*Problem description*
List every activity that the passage on Australia's community crisis says Australians are now less likely to do.

*Excerpted passage*
BEGIN

Australia today faces a community crisis. Australians are less likely to join community organisations, to know our friends and neighbours, to attend a religious service, to play sport or even to participate in a government survey. On average, Australians are more socially isolated, less engaged in a common civic community and more disconnected than ever before. The mental wellbeing of young Australians, especially girls, has worsened considerably since the iPhone was launched in 2007.
Yet across the country, there are social entrepreneurs who are bucking the trend. On Saturday mornings, parkrun brings thousands together to share in the common pleasure of a five-kilometre run. Kids Giving Back aims to build a culture of philanthropy in the next generation. On the streets, Orange Sky Australia uses a mobile laundromat to facilitate connecting conversations. In the spiritual realm, evangelical Bible study groups and Muslim conversation groups continue to grow. In an era when many feel overwhelmed by social media, tools like Screen Time and techniques like digital sabbaticals are helping reclaim real life from devices.

END

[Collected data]
BEGIN

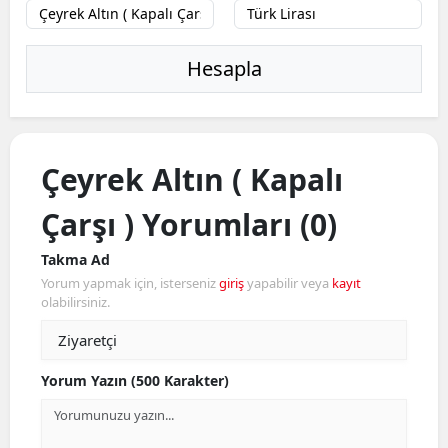
Hesapla
Çeyrek Altın ( Kapalı
Çarşı ) Yorumları (0)
Takma Ad
Yorum yapmak için, isterseniz
giriş
yapabilir veya
kayıt
olabilirsiniz.
Yorum Yazın (500 Karakter)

END

*Answer to this exercise*
- Join community organisations
- Know their friends and neighbours
- Attend a religious service
- Play sport
- Participate in a government survey